Task brief
Extract the lines that carry the string "part" from the listing.

Raw data
* * * * *

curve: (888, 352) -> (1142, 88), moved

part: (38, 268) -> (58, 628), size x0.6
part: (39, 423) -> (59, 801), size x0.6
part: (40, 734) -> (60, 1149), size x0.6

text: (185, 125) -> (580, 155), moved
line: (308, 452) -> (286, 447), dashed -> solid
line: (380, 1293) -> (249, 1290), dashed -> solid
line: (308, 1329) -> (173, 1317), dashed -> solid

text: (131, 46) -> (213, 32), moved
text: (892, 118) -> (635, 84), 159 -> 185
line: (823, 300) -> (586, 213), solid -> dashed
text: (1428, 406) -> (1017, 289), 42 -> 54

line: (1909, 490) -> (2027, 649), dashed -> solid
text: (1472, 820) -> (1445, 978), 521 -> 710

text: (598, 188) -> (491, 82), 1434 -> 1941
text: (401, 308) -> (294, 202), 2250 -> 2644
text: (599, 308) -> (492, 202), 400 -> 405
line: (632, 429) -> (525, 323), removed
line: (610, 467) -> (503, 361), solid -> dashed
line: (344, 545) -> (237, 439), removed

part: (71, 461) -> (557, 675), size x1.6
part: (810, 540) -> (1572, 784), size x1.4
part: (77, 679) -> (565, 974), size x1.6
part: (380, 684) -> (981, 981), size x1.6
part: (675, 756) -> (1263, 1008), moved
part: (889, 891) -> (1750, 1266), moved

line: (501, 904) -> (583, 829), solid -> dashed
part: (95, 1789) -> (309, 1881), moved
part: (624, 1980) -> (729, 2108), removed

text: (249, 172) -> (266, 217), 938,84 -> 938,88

* * * * *

Output below
part: (38, 268) -> (58, 628), size x0.6
part: (39, 423) -> (59, 801), size x0.6
part: (40, 734) -> (60, 1149), size x0.6
part: (71, 461) -> (557, 675), size x1.6
part: (810, 540) -> (1572, 784), size x1.4
part: (77, 679) -> (565, 974), size x1.6
part: (380, 684) -> (981, 981), size x1.6
part: (675, 756) -> (1263, 1008), moved
part: (889, 891) -> (1750, 1266), moved
part: (95, 1789) -> (309, 1881), moved
part: (624, 1980) -> (729, 2108), removed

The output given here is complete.